4 tips to safely prepare your holiday turkey

CDC offers food safety steps

By Colette DuChanois - Web producer
John Moore/Getty Images

JACKSONVILLE, Fla. - Thanksgiving is just weeks away, and if you're already thinking about how you're going to make the big bird, there are some steps you can't forget.

Food handling errors and inadequate cooking are the most common issues that lead to poultry-related foodborne disease, according to the Centers for Disease Control and Prevention.

That's why the CDC is offering four food safety tips to help you prepare turkey meals for the holidays.

The steps detail how to safely thaw, handle, stuff and cook your turkey meal for your next family gathering. 

Safely thaw the turkey

The first step is to safely thaw your turkey. 

The CDC says you should thaw your turkey in the refrigerator, in a sink of cold water that is changed every 30 minutes or in the microwave, but do not leave it on the counter. 

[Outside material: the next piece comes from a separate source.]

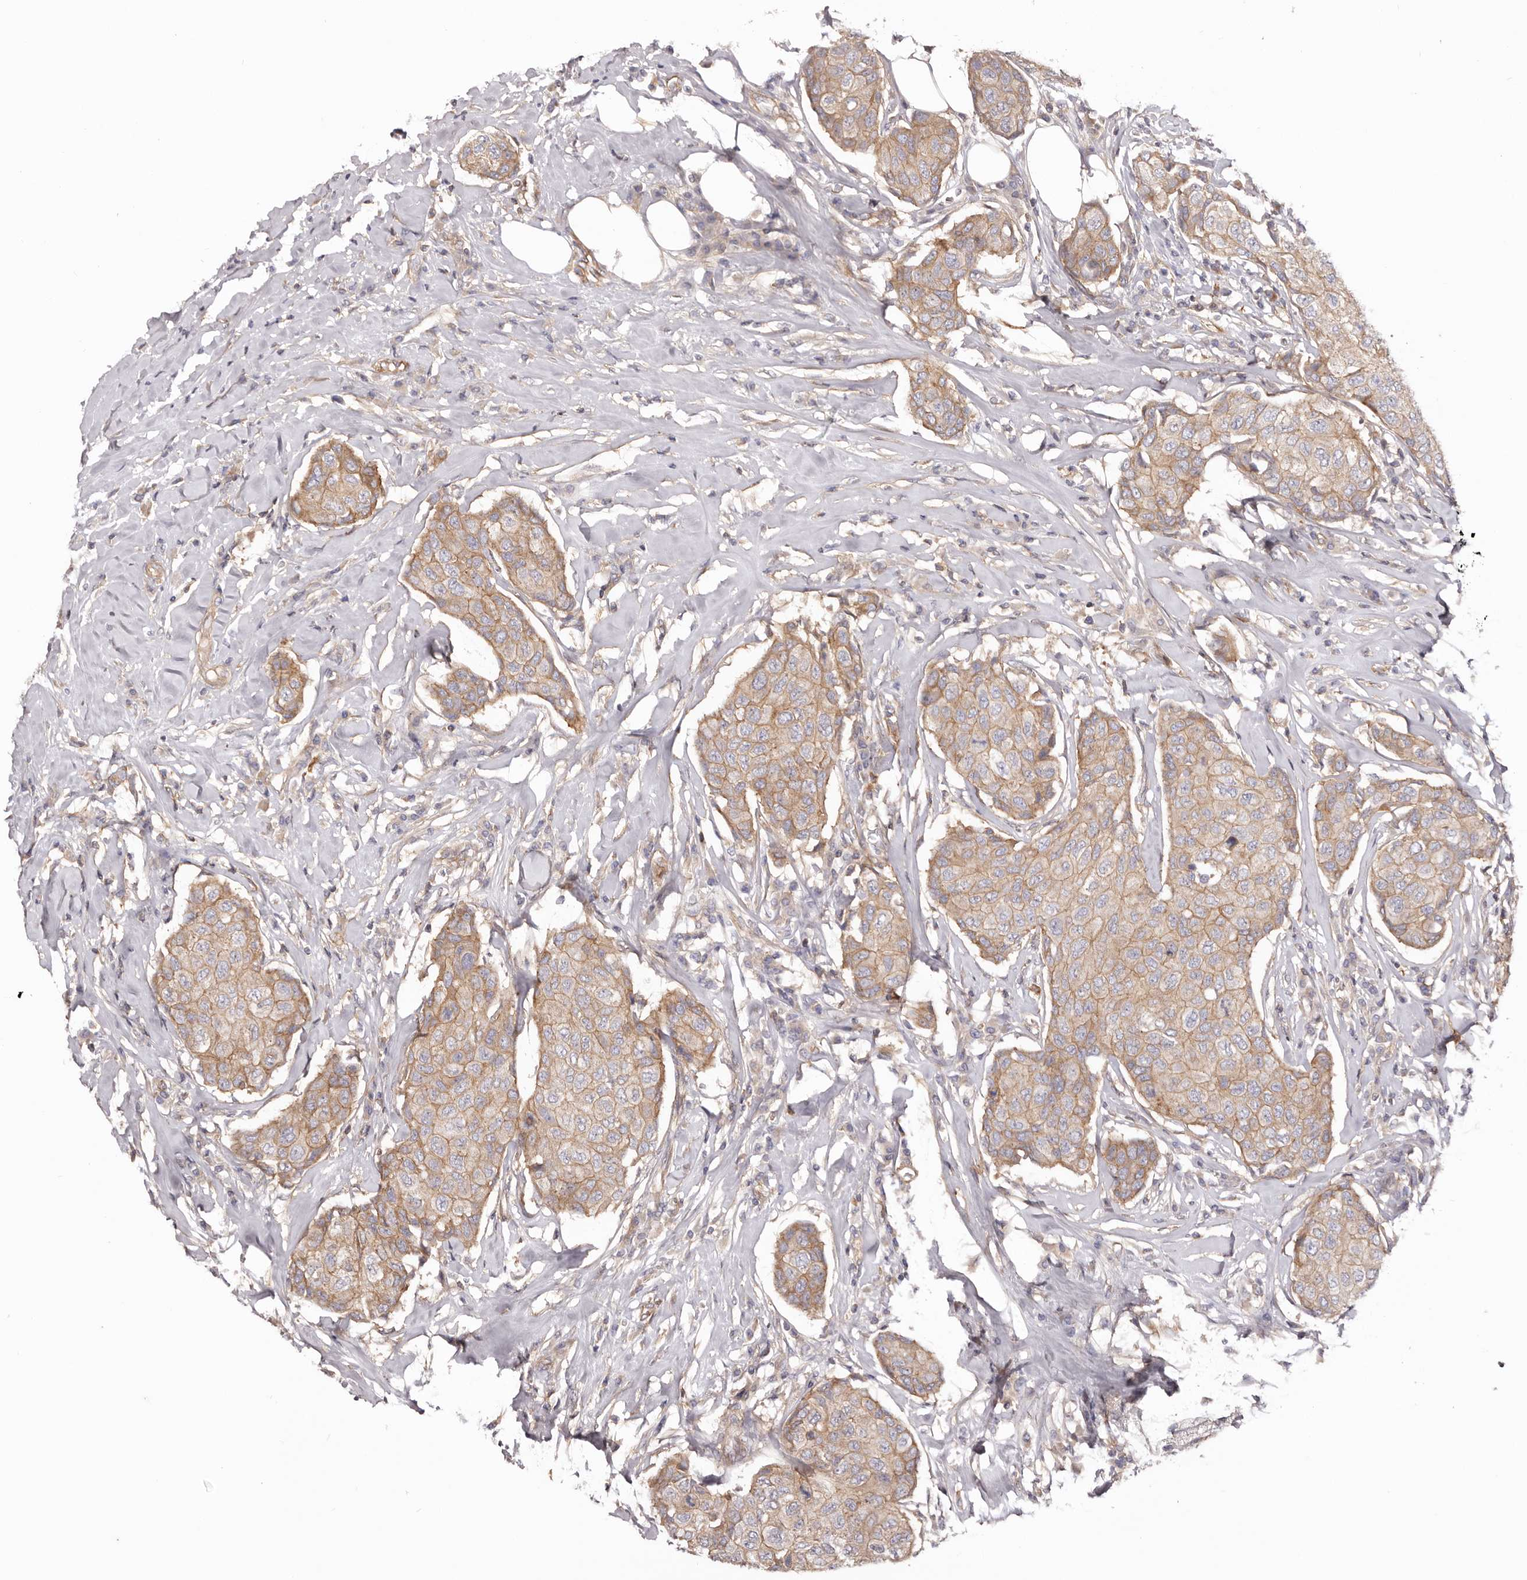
{"staining": {"intensity": "weak", "quantity": ">75%", "location": "cytoplasmic/membranous"}, "tissue": "breast cancer", "cell_type": "Tumor cells", "image_type": "cancer", "snomed": [{"axis": "morphology", "description": "Duct carcinoma"}, {"axis": "topography", "description": "Breast"}], "caption": "Immunohistochemistry (DAB) staining of human breast cancer shows weak cytoplasmic/membranous protein positivity in about >75% of tumor cells.", "gene": "DMRT2", "patient": {"sex": "female", "age": 80}}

When a turkey is left out at room temperature for more than two hours, the CDC warns, its temperature becomes unsafe and can cause bacteria to grow.

Safely handle the turkey

You'll also want to make sure you are safely handling the raw turkey. That includes washing your hands frequently and keeping the raw turkey away from other food items. 

According to the CDC, raw poultry can contaminate anything it touches with harmful bacteria.

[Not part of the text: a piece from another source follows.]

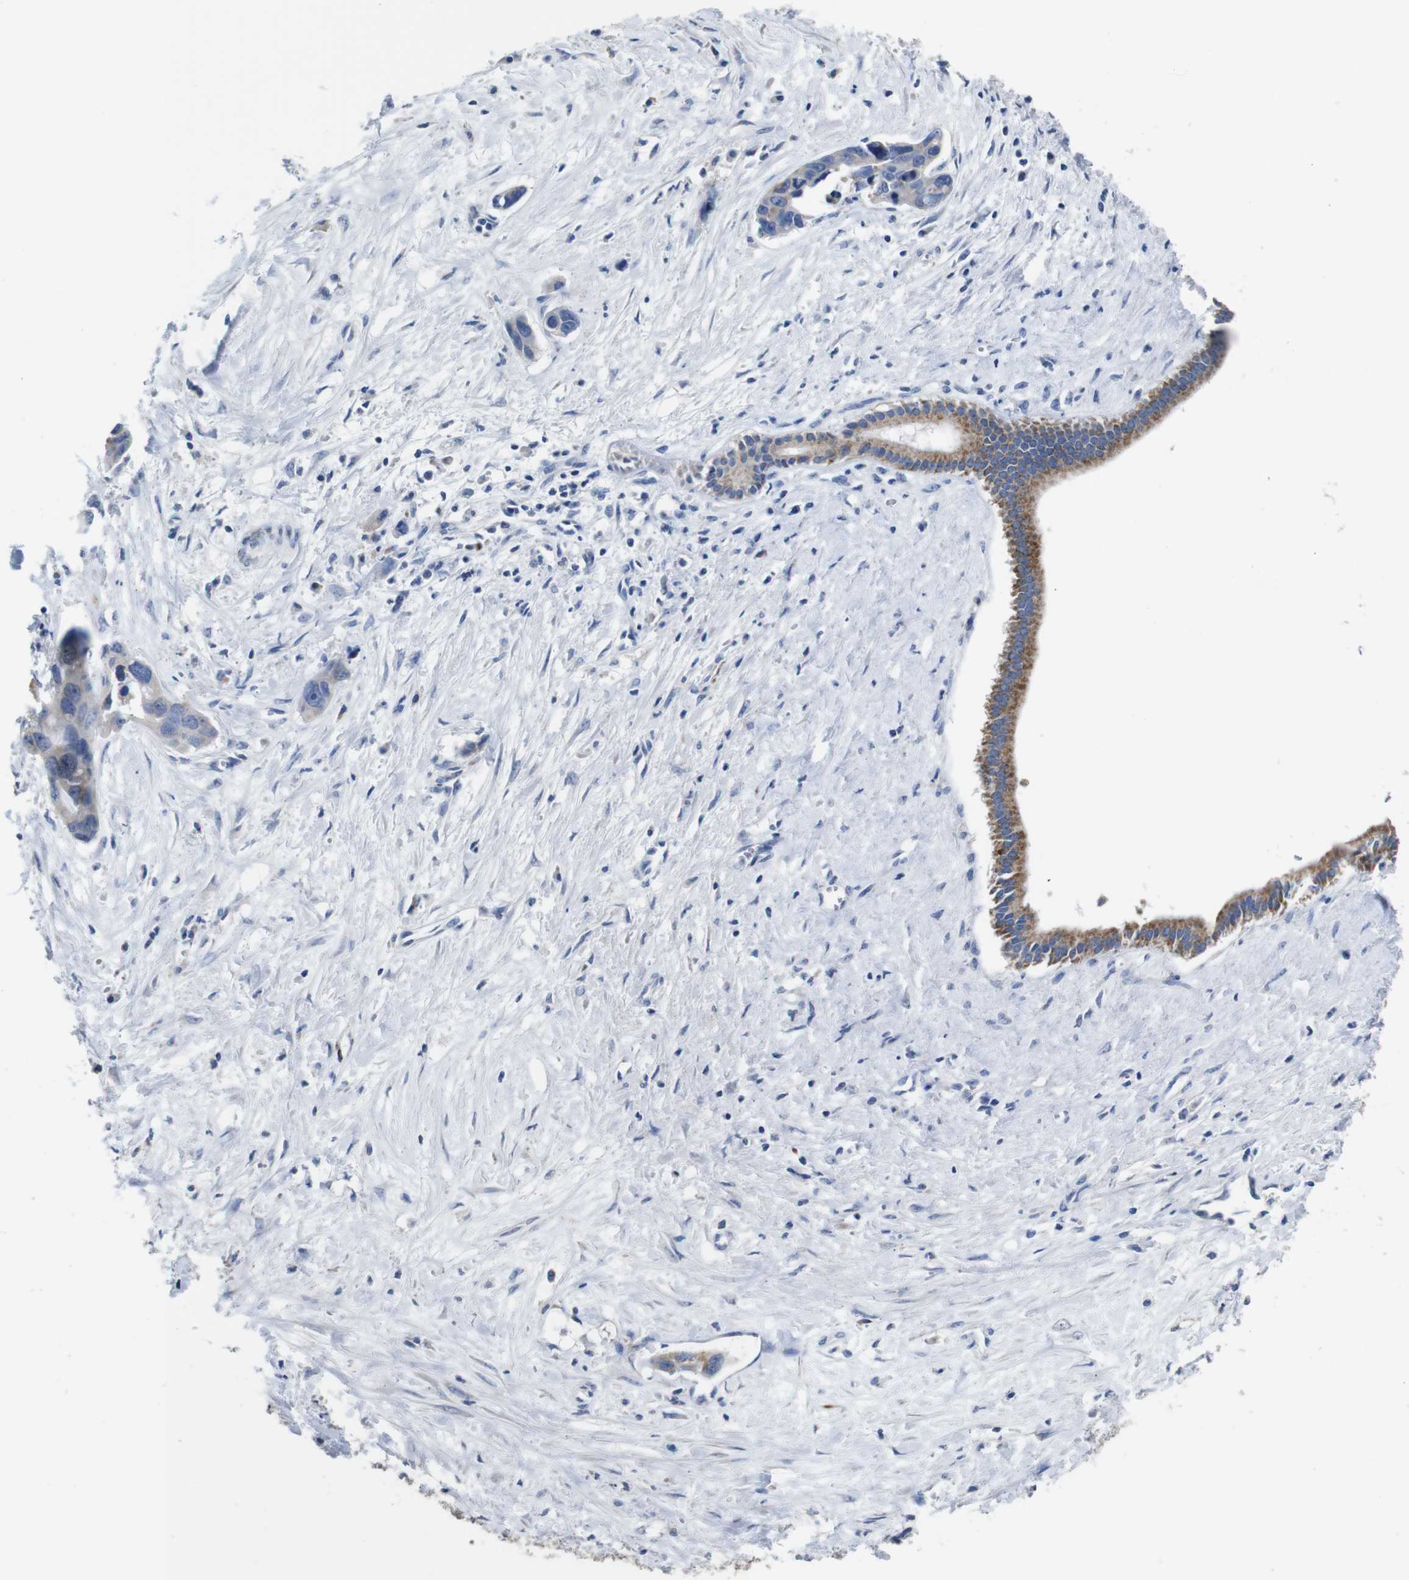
{"staining": {"intensity": "moderate", "quantity": ">75%", "location": "cytoplasmic/membranous"}, "tissue": "liver cancer", "cell_type": "Tumor cells", "image_type": "cancer", "snomed": [{"axis": "morphology", "description": "Cholangiocarcinoma"}, {"axis": "topography", "description": "Liver"}], "caption": "DAB (3,3'-diaminobenzidine) immunohistochemical staining of liver cholangiocarcinoma shows moderate cytoplasmic/membranous protein expression in approximately >75% of tumor cells. The staining was performed using DAB to visualize the protein expression in brown, while the nuclei were stained in blue with hematoxylin (Magnification: 20x).", "gene": "MAOA", "patient": {"sex": "female", "age": 65}}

To prevent the spread of bacteria, the CDC says, following the four steps to food safety: cook, clean, chill and separate. 

Safely stuff the turkey 

Cooking stuffing in a casserole dish makes it easy to make sure it's cooked all the way. If you put stuffing in the turkey, the CDC says, make sure you do that right before cooking. 

Safely cook the turkey

Lastly, after you place the completely thawed turkey the breast side up in a roasting pan that is 2 to 2½ inches deep, pay close attention to the temperature.

The CDC says you should set the oven temperate to at least 325 degrees. Cooking times will vary depending on the weight of the turkey, but regardless, make sure it reaches an internal temperature of 165 degrees. You can check the internal temperature by inserting a food thermometer into the thickest portions of the turkey -- breast, thigh and wing joint -- and into the center of the stuffing. 

You're advised to let the turkey stand 20 minutes before removing the stuffing and carving the meat.